START Exercise passage
||I plan to write the "Optimizing DP solution" recipe. I've read the article "Dynamic programming: from novice to advanced". It is a good as a DP tutorial but lacks not only time/memory optimizations, but also commonly used state domains (i.e. subsets, vertices of tree, segments, etc) and clear note of difference between forward and backward dynamics (top-down and bottom-up in wikipedia). Will the "Introducing the DP" be similar in this way?
The plan for the recipe is now the following:
General DP things:
1. Difference between forward/backward dynamics.
2. How to reconstruct path after DP (store best/recalculate).
3. Memoization = lazy DP.
Here must be a reference to "Optimizing recurse solutions" and brief words about when and why memoization is better than ordinary DP.
Commonly used state domains:
4. Multidimensional array, ordered by component-wise <=.
END Exercise passage
START Supplied information
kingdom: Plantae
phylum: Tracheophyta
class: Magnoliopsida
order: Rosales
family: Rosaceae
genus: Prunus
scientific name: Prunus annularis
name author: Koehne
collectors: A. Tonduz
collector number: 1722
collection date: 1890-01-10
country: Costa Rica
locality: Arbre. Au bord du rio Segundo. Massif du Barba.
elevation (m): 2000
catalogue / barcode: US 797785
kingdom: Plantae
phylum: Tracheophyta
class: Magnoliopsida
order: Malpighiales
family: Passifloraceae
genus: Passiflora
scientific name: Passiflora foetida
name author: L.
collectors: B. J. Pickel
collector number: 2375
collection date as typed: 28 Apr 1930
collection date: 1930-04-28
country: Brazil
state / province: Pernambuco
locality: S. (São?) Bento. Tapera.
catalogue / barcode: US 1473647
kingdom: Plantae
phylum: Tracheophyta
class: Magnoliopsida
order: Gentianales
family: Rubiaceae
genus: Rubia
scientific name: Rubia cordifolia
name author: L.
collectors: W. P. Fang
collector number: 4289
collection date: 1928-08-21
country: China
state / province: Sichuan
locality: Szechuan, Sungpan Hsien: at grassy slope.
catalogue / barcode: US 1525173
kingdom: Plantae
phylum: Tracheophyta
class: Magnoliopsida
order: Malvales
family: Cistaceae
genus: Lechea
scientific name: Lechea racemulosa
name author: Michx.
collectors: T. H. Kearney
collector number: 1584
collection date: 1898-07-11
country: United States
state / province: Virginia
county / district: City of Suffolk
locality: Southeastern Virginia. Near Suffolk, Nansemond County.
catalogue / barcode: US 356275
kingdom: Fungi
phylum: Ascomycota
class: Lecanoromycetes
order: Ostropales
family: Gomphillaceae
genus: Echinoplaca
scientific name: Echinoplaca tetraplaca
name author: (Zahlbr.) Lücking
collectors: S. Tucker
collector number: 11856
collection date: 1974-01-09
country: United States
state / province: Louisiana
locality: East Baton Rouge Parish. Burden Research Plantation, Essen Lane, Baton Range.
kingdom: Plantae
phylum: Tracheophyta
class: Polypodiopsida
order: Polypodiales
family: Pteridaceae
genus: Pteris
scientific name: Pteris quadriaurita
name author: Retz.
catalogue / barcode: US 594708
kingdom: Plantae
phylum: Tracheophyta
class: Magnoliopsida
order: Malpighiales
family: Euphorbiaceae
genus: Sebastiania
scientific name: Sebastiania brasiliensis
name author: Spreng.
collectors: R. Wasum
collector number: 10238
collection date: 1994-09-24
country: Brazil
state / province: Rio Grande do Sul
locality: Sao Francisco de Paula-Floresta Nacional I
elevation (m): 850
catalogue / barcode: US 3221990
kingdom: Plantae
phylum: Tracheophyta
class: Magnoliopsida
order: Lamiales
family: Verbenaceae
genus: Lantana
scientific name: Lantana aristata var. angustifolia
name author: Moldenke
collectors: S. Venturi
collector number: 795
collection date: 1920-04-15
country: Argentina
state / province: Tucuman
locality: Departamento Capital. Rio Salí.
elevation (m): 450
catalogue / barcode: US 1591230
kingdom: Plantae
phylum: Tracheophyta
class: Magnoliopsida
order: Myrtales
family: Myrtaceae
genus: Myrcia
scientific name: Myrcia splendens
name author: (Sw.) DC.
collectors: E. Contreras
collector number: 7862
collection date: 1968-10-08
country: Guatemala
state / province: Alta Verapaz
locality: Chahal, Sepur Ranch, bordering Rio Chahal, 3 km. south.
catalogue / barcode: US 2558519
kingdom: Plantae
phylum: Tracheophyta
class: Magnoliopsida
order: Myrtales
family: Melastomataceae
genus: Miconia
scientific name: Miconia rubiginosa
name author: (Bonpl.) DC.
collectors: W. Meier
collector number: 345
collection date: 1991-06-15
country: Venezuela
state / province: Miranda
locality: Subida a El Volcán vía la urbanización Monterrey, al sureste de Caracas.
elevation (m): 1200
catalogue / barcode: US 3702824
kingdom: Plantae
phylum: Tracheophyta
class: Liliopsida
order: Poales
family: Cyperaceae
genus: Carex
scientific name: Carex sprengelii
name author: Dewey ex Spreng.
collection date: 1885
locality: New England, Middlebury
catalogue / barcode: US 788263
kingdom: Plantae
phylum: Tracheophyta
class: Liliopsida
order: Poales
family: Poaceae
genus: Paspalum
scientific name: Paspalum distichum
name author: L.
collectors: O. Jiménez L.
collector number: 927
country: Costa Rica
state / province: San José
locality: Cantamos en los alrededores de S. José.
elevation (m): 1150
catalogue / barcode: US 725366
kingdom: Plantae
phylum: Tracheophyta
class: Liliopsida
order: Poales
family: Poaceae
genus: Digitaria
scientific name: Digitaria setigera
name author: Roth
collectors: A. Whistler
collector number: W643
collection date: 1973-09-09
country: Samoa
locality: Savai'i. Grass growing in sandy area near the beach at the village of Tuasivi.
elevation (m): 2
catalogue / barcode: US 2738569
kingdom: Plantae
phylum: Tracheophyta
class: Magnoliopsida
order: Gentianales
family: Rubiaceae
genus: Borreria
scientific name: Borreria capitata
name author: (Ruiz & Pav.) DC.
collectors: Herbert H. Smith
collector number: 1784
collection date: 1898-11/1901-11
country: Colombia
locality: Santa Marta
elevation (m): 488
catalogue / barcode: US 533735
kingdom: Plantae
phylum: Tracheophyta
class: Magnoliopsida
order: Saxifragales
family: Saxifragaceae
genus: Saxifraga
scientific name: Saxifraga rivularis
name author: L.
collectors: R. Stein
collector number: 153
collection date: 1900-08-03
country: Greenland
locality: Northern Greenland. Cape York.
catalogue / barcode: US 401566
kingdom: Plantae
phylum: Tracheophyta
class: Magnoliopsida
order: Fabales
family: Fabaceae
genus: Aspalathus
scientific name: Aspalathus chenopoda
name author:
END Supplied information
Work to be completed: Reproduce the stretch of the post on planning the dynamic programming recipe from "2. How to reconstruct" through "than ordinary DP.", keeping every word and mark as it appears above.

Written response:
2. How to reconstruct path after DP (store best/recalculate).
3. Memoization = lazy DP.
Here must be a reference to "Optimizing recurse solutions" and brief words about when and why memoization is better than ordinary DP.